I’m frankly more amazed that anything is accomplished than that the process can and will get “messy.”
And about those bill that don’t even get a hearing. Many of them are not actually intended to lead to new laws. Some are authored at the request of a constituent or special interest group. They may be trial balloons to generate discussion and nothing more. Many are silly ideas. Do they all deserve public hearings? In my experience, no way. And the necessary process of sorting through the annual mountain of bills is not an argument for an endless session.
Some state legislatures have strict limits on the number of bills any single member can introduce. That at least forces each legislator to prioritize their bills, and be more honest with constituents about what efforts they are willing to sign on to. Limits come and go, and are a product of legislative rules. Look there for solutions to this issue, to the extent that it is actually a problem.
Moore adds two other reasons in support of a year-round session.
“First, research shows that professional legislatures with longer sessions have a better sense of public sentiment and changes in public mood,” Moore writes, and includes a link to a 2003 journal article.
The article itself is behind a pay wall, but the published abstract is looking at the impact of professionalization, it makes no reference to session length as a variable. An earlier published article by the same author on the subject also fails to consider length of legislative session as a variable separate from its role as one of several factors used to measure “professionalization,” where Hawaii ranks unexpectedly high.
Moore argues that a longer session would give legislators “more time talking to constituents,” allowing a better sense of public opinion on key issues.
But this ignores the fact that legislators actually have far more time to meet constituents, and explore or develop new proposals, once the annual session is over. If you’ve ever tried to get a meeting with a legislator during the session, you understand the problem. And this is especially true for neighbor island legislators, who are obviously limited in meeting with constituents when they are at the capitol on Honolulu.
It is true that increased staff in the off-session would give legislators the ability to respond to constituent complaints more effectively, but that can easily be accomplished without moving to a year-round legislative schedule.
And Moore then argues, without supporting evidence, that “legislatures that spend longer in session are more likely to craft policies that address the specific challenges of a state, rather than applying off-the-shelf policies from other states and national lobbying organizations.”
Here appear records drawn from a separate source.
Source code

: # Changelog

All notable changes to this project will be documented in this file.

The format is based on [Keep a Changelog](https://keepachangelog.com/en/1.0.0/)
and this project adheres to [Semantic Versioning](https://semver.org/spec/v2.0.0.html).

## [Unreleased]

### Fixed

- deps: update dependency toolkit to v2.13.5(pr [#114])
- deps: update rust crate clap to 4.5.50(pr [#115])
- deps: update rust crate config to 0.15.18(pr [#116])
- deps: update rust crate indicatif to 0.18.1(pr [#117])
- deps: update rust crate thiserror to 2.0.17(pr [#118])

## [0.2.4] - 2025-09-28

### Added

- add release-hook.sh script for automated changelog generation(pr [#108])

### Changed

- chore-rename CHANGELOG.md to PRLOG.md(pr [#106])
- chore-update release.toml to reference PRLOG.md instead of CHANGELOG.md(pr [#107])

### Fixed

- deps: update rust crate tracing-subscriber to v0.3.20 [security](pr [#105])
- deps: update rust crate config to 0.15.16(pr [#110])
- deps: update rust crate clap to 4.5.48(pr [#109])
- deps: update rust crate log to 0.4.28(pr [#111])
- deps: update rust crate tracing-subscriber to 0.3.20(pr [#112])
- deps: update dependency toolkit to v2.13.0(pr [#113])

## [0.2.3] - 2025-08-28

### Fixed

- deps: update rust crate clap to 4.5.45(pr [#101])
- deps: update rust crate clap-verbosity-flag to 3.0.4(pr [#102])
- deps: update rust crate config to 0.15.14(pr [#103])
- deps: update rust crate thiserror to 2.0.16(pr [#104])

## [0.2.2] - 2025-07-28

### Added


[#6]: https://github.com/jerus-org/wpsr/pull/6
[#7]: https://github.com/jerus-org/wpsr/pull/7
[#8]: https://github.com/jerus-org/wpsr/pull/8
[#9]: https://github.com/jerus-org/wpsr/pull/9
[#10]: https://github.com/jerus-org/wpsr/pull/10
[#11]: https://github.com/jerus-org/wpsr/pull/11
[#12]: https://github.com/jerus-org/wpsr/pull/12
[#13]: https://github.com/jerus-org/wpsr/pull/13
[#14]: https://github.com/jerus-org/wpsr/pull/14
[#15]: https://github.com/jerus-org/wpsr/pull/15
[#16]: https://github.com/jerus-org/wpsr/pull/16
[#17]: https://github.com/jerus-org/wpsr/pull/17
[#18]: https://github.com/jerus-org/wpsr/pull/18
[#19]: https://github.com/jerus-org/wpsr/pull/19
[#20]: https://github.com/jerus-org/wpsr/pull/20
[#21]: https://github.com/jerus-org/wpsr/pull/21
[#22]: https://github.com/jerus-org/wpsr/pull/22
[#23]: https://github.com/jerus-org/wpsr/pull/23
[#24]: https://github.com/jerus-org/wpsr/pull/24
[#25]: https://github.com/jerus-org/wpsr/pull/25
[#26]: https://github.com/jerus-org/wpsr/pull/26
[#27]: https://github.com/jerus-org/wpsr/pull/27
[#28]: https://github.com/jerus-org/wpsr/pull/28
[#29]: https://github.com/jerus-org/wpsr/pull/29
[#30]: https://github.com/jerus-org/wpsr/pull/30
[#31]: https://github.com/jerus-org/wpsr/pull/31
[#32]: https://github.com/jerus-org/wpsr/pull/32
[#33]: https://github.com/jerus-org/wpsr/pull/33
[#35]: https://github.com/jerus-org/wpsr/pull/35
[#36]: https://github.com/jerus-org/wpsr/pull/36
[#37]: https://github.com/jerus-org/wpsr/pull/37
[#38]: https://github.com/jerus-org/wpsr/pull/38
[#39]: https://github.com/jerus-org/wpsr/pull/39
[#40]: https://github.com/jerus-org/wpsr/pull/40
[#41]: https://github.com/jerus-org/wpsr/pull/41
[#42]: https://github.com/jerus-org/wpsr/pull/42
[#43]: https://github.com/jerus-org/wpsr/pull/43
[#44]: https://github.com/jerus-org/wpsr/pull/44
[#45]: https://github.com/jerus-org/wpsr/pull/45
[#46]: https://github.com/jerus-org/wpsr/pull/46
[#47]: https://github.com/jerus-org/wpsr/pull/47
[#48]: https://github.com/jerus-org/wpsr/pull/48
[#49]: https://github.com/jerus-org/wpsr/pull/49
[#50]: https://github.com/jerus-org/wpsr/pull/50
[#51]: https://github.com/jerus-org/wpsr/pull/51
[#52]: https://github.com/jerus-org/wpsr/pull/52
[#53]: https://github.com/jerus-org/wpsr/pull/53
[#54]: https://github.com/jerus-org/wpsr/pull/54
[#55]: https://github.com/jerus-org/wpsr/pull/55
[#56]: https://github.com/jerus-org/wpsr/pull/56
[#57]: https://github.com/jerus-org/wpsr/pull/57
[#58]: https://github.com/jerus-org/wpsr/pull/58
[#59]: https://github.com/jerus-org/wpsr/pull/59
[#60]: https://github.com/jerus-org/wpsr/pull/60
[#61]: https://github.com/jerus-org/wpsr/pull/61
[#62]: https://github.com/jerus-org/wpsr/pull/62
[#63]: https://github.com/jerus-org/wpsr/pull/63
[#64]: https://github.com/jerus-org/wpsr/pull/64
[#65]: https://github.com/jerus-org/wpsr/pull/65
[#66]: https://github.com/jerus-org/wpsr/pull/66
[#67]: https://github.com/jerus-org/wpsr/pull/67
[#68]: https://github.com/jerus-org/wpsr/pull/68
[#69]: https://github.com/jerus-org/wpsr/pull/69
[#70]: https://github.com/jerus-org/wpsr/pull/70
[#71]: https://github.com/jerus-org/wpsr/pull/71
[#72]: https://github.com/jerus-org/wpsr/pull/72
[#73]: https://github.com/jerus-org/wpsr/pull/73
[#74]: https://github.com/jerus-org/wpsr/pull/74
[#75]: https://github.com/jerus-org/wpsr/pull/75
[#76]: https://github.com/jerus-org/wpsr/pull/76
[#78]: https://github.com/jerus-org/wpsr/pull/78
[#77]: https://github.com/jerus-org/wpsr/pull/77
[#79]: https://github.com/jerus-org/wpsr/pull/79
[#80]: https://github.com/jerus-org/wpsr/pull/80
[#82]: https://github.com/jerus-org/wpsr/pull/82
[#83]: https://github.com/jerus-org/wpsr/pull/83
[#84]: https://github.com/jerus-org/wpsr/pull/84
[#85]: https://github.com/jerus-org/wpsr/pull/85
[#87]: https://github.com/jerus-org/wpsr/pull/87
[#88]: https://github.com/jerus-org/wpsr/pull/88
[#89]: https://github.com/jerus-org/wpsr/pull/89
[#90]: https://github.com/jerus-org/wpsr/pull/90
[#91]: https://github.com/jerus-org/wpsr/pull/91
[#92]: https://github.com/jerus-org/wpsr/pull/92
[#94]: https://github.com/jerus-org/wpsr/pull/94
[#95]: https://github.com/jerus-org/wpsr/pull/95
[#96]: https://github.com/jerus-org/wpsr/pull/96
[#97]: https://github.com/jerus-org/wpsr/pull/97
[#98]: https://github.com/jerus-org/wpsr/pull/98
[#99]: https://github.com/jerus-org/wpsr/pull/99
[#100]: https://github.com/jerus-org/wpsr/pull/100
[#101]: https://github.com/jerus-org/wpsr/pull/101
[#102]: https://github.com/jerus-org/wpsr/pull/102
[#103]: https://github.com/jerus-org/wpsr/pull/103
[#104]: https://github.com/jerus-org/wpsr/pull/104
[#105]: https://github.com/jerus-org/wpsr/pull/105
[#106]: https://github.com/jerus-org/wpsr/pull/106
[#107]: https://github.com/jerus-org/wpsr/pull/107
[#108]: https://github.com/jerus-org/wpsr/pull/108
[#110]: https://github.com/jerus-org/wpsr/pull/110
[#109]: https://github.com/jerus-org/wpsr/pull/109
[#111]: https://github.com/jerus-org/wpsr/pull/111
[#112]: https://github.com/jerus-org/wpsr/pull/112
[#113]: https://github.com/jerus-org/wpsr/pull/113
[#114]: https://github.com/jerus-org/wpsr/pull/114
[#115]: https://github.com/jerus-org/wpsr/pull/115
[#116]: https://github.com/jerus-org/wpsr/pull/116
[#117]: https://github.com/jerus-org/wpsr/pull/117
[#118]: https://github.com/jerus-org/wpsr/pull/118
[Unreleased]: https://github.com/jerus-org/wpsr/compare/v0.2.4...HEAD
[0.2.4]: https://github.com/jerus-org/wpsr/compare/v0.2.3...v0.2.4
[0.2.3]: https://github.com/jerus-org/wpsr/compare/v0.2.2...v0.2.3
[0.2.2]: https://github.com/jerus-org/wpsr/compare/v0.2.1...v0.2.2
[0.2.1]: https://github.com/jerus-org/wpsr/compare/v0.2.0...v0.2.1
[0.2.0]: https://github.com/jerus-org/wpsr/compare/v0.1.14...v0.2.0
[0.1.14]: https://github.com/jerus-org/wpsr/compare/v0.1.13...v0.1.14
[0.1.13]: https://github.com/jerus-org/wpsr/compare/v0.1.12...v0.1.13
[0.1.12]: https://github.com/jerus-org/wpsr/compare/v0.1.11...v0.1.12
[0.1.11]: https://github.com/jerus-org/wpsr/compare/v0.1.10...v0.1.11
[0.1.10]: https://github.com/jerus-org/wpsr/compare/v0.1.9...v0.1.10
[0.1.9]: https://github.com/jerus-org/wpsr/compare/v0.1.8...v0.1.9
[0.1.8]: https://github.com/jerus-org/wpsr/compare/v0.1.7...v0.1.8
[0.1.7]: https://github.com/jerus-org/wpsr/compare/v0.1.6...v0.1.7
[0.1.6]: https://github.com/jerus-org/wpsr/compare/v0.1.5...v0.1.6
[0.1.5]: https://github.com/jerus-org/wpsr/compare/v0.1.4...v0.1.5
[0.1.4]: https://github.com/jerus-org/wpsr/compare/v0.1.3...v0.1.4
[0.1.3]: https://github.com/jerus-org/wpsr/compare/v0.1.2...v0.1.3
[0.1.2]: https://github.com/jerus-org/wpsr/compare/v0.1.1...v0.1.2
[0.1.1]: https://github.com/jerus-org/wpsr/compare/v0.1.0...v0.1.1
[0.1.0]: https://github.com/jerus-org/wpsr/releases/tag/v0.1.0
When Hawaii has adopted a version of existing uniform legislation, it is common to appoint interim committees to review and come up with proposals to adapt the proposed bills to Hawaii’s special needs. Members of those committees don’t have to split their attention between all the different committees they sit on during the session, which is a distinct advantage. I haven’t seen any evidence that relying on work in the interim, between sessions, has hampered Hawaii’s success in amending uniform legislation to fit into the local scheme of things.
And then there would be substantial costs in expanding to year-round operations, and a good segment of the public already begrudges spending what is necessary to support a 60-day session.